The best and most secure form is shown in Fig. 78. A simple running knot is first made; a bend is pushed through the loop, which is then drawn taut; the other end of the bend is fastened in a similar manner and the shortening is complete.
A much simpler form is shown in Fig. 79, but this can hardly be depended upon unless the ends are seized, as shown in Fig. 80.
Figs. 81-82 illustrate two other forms of shortenings, but these can only be used where the end of the rope is free, and are intended for more permanent fastenings than the ordinary sheepshank; while Fig. 83 is particularly adapted to be cast loose at a moment's notice by jerking out the toggles, A, B.
Grommets are round, endless rings of rope useful in a myriad ways aboard ship as well as ashore. They are often used as handles for chests, for rings with which to play quoits, to lengthen rope, and in many similar ways. The grommet is formed of a single strand of rope five times as long as the circumference of the grommet when complete.
Take the strand and lay one end across the other at the size of loop required and with the long end follow the grooves or "lay" of the strand until back to where you started (Fig. 84), thus forming a two-stranded ring.

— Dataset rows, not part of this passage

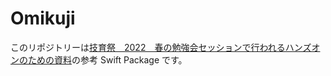 # Omikuji

このリポジトリーは[技育祭　2022　春の勉強会セッションで行われるハンズオンのための資料](https://qiita.com/lovee/private/93e5f367a316e72ace47)の参考 Swift Package です。
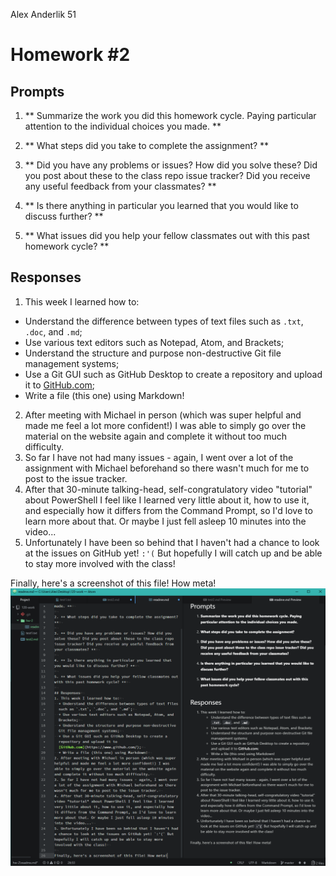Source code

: Alex Anderlik 51
# Homework #2
## Prompts
1. ** Summarize the work you did this homework cycle. Paying particular attention to the individual choices you made. **

2. ** What steps did you take to complete the assignment? **

3. ** Did you have any problems or issues? How did you solve these? Did you post about these to the class repo issue tracker? Did you receive any useful feedback from your classmates? **

4. ** Is there anything in particular you learned that you would like to discuss further? **

5. ** What issues did you help your fellow classmates out with this past homework cycle? **

## Responses
1. This week I learned how to:
  * Understand the difference between types of text files such as `.txt`, `.doc`, and `.md`;
  * Use various text editors such as Notepad, Atom, and Brackets;
  * Understand the structure and purpose non-destructive Git file management systems;
  * Use a Git GUI such as GitHub Desktop to create a repository and upload it to [GitHub.com](https://www.github.com/);
  * Write a file (this one) using Markdown!
2. After meeting with Michael in person (which was super helpful and made me feel a lot more confident!) I was able to simply go over the material on the website again and complete it without too much difficulty.
3. So far I have not had many issues - again, I went over a lot of the assignment with Michael beforehand so there wasn't much for me to post to the issue tracker.
4. After that 30-minute talking-head, self-congratulatory video "tutorial" about PowerShell I feel like I learned very little about it, how to use it, and especially how it differs from the Command Prompt, so I'd love to learn more about that. Or maybe I just fell asleep 10 minutes into the video...
5. Unfortunately I have been so behind that I haven't had a chance to look at the issues on GitHub yet! `:'(` But hopefully I will catch up and be able to stay more involved with the class!

Finally, here's a screenshot of this file! How meta!
![Image of my editor!](Screenshot.png)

Then continue twisting the free end between the turns already made until the three-strand ring is complete (Fig. 85). Now finish and secure the ends by making overhand knots, pass the ends underneath the nearest strands and trim ends off close (Fig. 86). If care is taken and you remember to keep a strong twist on the strand while "laying up" the grommet, the finished ring will be as firm and smooth and endless as the original rope.
A "Sevagee" or "Selvagee" strap is another kind of ring (Fig. 87).

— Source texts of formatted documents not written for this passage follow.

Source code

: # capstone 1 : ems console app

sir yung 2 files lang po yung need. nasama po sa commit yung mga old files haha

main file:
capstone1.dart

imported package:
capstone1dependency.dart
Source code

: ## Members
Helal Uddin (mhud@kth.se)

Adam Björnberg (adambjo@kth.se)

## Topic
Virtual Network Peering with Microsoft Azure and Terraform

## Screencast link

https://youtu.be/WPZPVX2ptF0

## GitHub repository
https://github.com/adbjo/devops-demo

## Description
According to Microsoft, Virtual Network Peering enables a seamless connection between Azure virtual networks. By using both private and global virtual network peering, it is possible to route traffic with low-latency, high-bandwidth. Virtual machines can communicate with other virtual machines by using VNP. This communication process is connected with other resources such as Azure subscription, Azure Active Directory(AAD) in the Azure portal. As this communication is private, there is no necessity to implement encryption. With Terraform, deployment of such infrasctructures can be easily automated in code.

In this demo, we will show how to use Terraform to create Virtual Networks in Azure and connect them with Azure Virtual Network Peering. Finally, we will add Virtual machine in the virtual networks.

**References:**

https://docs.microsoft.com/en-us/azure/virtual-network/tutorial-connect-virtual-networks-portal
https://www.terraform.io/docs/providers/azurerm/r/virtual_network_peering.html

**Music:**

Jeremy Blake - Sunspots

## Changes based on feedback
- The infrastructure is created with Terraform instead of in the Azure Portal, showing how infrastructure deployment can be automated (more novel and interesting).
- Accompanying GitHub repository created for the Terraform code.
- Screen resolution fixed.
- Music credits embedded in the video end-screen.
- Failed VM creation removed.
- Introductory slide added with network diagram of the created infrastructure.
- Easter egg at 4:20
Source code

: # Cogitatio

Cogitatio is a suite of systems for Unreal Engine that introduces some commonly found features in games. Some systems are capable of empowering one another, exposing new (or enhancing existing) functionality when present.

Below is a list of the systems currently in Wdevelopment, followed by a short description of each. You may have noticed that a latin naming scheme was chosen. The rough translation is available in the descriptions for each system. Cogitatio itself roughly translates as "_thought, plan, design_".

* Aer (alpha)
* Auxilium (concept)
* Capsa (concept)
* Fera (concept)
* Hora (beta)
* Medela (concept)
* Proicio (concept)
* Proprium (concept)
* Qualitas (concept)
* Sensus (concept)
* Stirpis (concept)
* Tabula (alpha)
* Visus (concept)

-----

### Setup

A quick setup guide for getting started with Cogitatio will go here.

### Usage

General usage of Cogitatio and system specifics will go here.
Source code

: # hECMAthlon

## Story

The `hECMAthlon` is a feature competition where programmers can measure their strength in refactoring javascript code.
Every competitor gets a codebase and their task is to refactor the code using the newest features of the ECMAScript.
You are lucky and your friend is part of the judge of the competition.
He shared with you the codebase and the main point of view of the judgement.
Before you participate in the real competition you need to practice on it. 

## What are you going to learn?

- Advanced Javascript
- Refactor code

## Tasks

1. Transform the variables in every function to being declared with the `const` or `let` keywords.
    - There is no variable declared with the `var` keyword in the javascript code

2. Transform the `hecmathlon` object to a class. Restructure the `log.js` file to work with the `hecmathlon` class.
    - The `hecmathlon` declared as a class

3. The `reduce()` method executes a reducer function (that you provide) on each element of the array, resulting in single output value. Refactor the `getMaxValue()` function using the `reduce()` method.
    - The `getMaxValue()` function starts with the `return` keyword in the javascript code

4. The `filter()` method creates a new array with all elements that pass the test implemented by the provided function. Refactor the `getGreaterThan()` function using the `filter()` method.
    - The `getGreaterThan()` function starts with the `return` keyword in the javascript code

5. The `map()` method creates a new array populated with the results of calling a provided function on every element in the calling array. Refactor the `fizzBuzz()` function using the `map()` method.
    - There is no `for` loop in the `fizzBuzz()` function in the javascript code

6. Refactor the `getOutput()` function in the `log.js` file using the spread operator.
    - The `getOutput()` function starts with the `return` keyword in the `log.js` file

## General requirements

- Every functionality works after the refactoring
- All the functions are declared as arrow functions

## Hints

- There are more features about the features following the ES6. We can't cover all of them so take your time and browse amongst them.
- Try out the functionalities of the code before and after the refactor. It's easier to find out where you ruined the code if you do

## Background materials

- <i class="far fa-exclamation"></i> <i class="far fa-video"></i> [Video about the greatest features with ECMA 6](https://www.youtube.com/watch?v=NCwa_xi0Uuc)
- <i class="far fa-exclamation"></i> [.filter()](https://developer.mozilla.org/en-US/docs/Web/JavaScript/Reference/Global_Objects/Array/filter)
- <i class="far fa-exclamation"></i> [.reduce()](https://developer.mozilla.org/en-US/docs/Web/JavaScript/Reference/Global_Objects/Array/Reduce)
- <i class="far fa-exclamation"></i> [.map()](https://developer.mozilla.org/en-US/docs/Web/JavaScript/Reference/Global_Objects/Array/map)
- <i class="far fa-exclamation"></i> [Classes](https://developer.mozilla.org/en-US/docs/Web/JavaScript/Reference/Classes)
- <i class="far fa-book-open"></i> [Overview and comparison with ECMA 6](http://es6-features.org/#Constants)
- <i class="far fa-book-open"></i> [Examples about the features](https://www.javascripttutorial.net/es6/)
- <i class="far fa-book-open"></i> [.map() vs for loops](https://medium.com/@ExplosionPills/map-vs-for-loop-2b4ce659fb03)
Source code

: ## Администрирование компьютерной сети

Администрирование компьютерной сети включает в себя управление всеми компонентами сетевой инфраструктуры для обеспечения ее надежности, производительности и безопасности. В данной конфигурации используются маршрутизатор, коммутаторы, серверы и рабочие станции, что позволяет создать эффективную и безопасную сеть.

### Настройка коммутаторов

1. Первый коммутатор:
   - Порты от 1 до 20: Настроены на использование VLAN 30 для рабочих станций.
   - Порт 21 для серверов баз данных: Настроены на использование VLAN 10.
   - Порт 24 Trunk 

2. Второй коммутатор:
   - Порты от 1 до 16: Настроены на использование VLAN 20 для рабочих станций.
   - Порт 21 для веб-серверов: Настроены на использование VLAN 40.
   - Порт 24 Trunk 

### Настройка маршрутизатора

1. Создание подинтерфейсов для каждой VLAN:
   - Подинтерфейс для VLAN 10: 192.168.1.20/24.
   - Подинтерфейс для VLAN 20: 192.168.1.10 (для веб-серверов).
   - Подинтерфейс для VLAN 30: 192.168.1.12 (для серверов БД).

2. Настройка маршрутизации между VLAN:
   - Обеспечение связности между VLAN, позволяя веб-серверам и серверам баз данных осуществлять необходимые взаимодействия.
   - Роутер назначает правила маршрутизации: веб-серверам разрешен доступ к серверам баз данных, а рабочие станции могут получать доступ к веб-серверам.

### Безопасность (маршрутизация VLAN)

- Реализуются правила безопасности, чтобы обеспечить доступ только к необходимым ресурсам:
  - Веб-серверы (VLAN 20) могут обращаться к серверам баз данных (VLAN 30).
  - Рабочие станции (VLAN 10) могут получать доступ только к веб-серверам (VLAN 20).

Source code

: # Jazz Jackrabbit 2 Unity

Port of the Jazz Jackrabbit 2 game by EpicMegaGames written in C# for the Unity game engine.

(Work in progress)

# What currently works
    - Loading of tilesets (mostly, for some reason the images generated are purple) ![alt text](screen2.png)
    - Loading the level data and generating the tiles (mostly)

This is made by passing a number of strands or yarns around pins or nails set in a board (Fig. 88), and binding the whole together with a seizing of yarn or marline (Fig. 89). These are strong, durable straps much used for blocks aboard ship, for handles to boxes and chests, and in many similar ways.
A "Flemish Eye" (Fig. 90) is an eye made in a manner much like that employed in forming the selvagee strap. Take a spar or piece of wood the size of the intended eye A. Around this wood lay a number of pieces of yarn or marline, B, B, B, and fasten them by tying with twine as at C. Whip the piece of rope in which eye is to be formed and unravel and open out the strands as at D. Lap the yarns over the wood and the stops B, and fasten together by overhand knots E, worm the free ends under and over and then bring up the ends of the stops B and tie around the strands of eye as shown.

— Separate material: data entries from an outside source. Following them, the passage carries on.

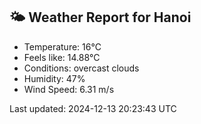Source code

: <!-- WEATHER-START -->
## 🌤 Weather Report for Hanoi

- Temperature: 16°C
- Feels like: 14.88°C
- Conditions: overcast clouds
- Humidity: 47%
- Wind Speed: 6.31 m/s

Last updated: 2024-12-13 20:23:43 UTC
<!-- WEATHER-END -->
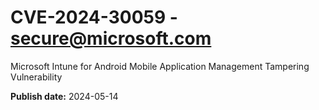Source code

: # CVE-2024-30059 - secure@microsoft.com

Microsoft Intune for Android Mobile Application Management Tampering Vulnerability

**Publish date:** 2024-05-14
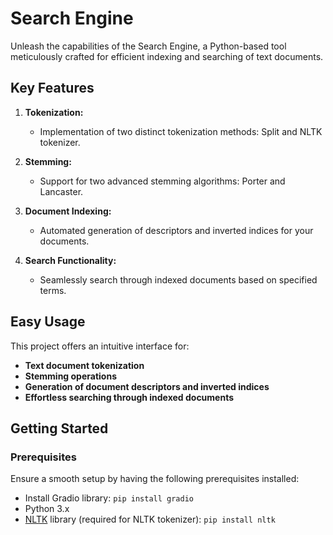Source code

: # Search Engine

Unleash the capabilities of the Search Engine, a Python-based tool meticulously crafted for efficient indexing and searching of text documents.

## Key Features

1. **Tokenization:**
    - Implementation of two distinct tokenization methods: Split and NLTK tokenizer.

2. **Stemming:**
    - Support for two advanced stemming algorithms: Porter and Lancaster.

3. **Document Indexing:**
    - Automated generation of descriptors and inverted indices for your documents.

4. **Search Functionality:**
    - Seamlessly search through indexed documents based on specified terms.

## Easy Usage

This project offers an intuitive interface for:

- **Text document tokenization**
- **Stemming operations**
- **Generation of document descriptors and inverted indices**
- **Effortless searching through indexed documents**

## Getting Started

### Prerequisites

Ensure a smooth setup by having the following prerequisites installed:

- Install Gradio library: `pip install gradio`
- Python 3.x
- [NLTK](https://www.nltk.org/) library (required for NLTK tokenizer): `pip install nltk`
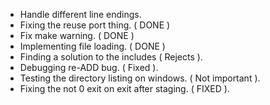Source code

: - Handle different line endings.
- Fixing the reuse port thing. ( DONE )
- Fix make warning. ( DONE )
- Implementing file loading. ( DONE )
- Finding a solution to the includes ( Rejects ).
- Debugging re-ADD bug. ( Fixed ).
- Testing the directory listing on windows. ( Not important ).
- Fixing the not 0 exit on exit after staging. ( FIXED ).
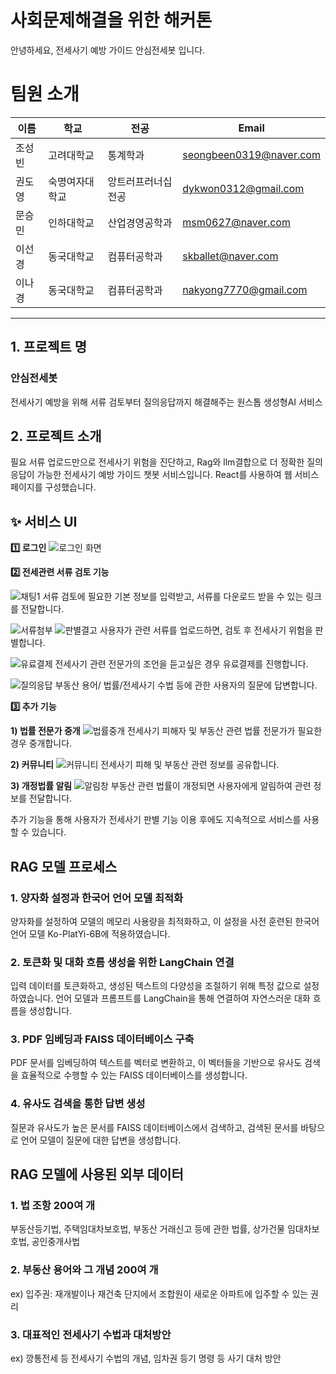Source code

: 
# 사회문제해결을 위한 해커톤

안녕하세요, 전세사기 예방 가이드 안심전세봇 입니다.

# 팀원 소개

| 이름                                         | 학교           | 전공   | Email                |
| -------------------------------------------- | -------------- | ------ | -------------------- |
| 조성빈    | 고려대학교 | 통계학과 | seongbeen0319@naver.com|
| 권도영 | 숙명여자대학교     | 앙트러프러너십 전공 | dykwon0312@gmail.com |
| 문승민 | 인하대학교     | 산업경영공학과 | msm0627@naver.com|
| 이선경 | 동국대학교     | 컴퓨터공학과| skballet@naver.com |
| 이나경 | 동국대학교     | 컴퓨터공학과| nakyong7770@gmail.com|


---

## 1. 프로젝트 명

### 안심전세봇
전세사기 예방을 위해 서류 검토부터 질의응답까지 해결해주는 원스톱 생성형AI 서비스

## 2. 프로젝트 소개

필요 서류 업로드만으로 전세사기 위험을 진단하고, Rag와 llm결합으로 더 정확한 질의응답이 가능한 전세사기 예방 가이드 챗봇 서비스입니다.
React를 사용하여 웹 서비스 페이지를 구성했습니다.

## ✨ 서비스 UI

**1️⃣ 로그인**
![로그인 화면](https://github.com/Social-Problem-Solving-Hackathon/house-contract-fraud-prevention-chatbot/assets/129375059/69fd70cb-2c82-4f3f-aa36-863f5768fb05)

**2️⃣ 전세관련 서류 검토 기능**


![채팅1](https://github.com/Social-Problem-Solving-Hackathon/house-contract-fraud-prevention-chatbot/assets/129375059/9a5f5255-a70c-4bb3-9309-b92d0693611b)
서류 검토에 필요한 기본 정보를 입력받고, 서류를 다운로드 받을 수 있는 링크를 전달합니다.


![서류첨부](https://github.com/Social-Problem-Solving-Hackathon/house-contract-fraud-prevention-chatbot/assets/129375059/1712f5ba-dd7d-46b0-909c-3aadb2f2b2fe)
![판별결고](https://github.com/Social-Problem-Solving-Hackathon/house-contract-fraud-prevention-chatbot/assets/129375059/18ed5401-8408-4960-a4eb-08eb92645534)
사용자가 관련 서류를 업로드하면, 검토 후 전세사기 위험을 판별합니다.


![유료결제](https://github.com/Social-Problem-Solving-Hackathon/house-contract-fraud-prevention-chatbot/assets/129375059/802695e0-cddc-4265-bb7f-0651c0911f7d)
전세사기 관련 전문가의 조언을 듣고싶은 경우 유료결제를 진행합니다.


![질의응답](https://github.com/Social-Problem-Solving-Hackathon/house-contract-fraud-prevention-chatbot/assets/129375059/43206c66-d580-41b2-a90b-331d1f0d9104)
부동산 용어/ 법률/전세사기 수법 등에 관한 사용자의 질문에 답변합니다.

**3️⃣ 추가 기능**

**1) 법률 전문가 중개**
![법률중개](https://github.com/Social-Problem-Solving-Hackathon/house-contract-fraud-prevention-chatbot/assets/129375059/ff37c543-e30b-4a60-999a-fbfc45fc7678)
전세사기 피해자 및 부동산 관련 법률 전문가가 필요한 경우 중개합니다.

**2) 커뮤니티**
![커뮤니티](https://github.com/Social-Problem-Solving-Hackathon/house-contract-fraud-prevention-chatbot/assets/129375059/bbf20ead-f8e6-4488-b7fa-5858c5e89936)
전세사기 피해 및 부동산 관련 정보를 공유합니다.

**3) 개정법률 알림**
![알림창](https://github.com/Social-Problem-Solving-Hackathon/house-contract-fraud-prevention-chatbot/assets/129375059/e4dca4a8-f0eb-43a5-8b44-f0f1315d7f94)
부동산 관련 법률이 개정되면 사용자에게 알림하여 관련 정보를 전달합니다.

추가 기능을 통해 사용자가 전세사기 판별 기능 이용 후에도 지속적으로 서비스를 사용할 수 있습니다.


## RAG 모델 프로세스

### 1. 양자화 설정과 한국어 언어 모델 최적화
양자화를 설정하여 모델의 메모리 사용량을 최적화하고, 
이 설정을 사전 훈련된 한국어 언어 모델 Ko-PlatYi-6B에 적용하였습니다.

### 2. 토큰화 및 대화 흐름 생성을 위한 LangChain 연결
입력 데이터를 토큰화하고, 생성된 텍스트의 다양성을 조절하기 위해 특정 값으로 설정하였습니다.
언어 모델과 프롬프트를 LangChain을 통해 연결하여 자연스러운 대화 흐름을 생성합니다.

### 3. PDF 임베딩과 FAISS 데이터베이스 구축
PDF 문서를 임베딩하여 텍스트를 벡터로 변환하고, 
이 벡터들을 기반으로 유사도 검색을 효율적으로 수행할 수 있는 FAISS 데이터베이스를 생성합니다.

### 4. 유사도 검색을 통한 답변 생성
질문과 유사도가 높은 문서를 FAISS 데이터베이스에서 검색하고, 
검색된 문서를 바탕으로 언어 모델이 질문에 대한 답변을 생성합니다.

## RAG 모델에 사용된 외부 데이터

### 1. 법 조항 200여 개
부동산등기법, 주택임대차보호법, 부동산 거래신고 등에 관한 법률, 
상가건물 임대차보호법, 공인중개사법

### 2. 부동산 용어와 그 개념 200여 개
ex) 입주권: 재개발이나 재건축 단지에서 조합원이 새로운 아파트에 입주할 수 있는 권리

### 3. 대표적인 전세사기 수법과 대처방안
ex)  깡통전세 등 전세사기 수법의 개념, 임차권 등기 명령 등 사기 대처 방안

The eye may be finished neatly by whipping all around with yarn or marline, and will then appear as in Fig. 90 B.
An "Artificial Eye" (Fig. 91) is still another form of eye which will be found useful and in some ways easier and quicker to make than a spliced eye, besides being stronger.
Take the end of a rope and unlay one strand; place the two remaining strands back alongside of the standing part (Fig. 92). Pass the loose strand which has been unlaid over the end, and follow around the spaces between the two strands and then around eye,—as in making a grommet,—until it returns down the standing part and lies under the eye with the strands (Fig. 93). Then divide the strands, taper them down, and whip the whole with yarn or marline (Fig. 94).
Still another eye which at times will be useful is the "Throat Seizing," shown in Fig. 95. This is made by opening the end slightly and lashing it to the standing part as shown. Another ring sometimes used is illustrated in Fig. 96, and is easily and quickly made by lashing the two ends of a short rope to the standing part of another. Cuckolds' necks with lashings or "Clinches" are also used for the same purpose.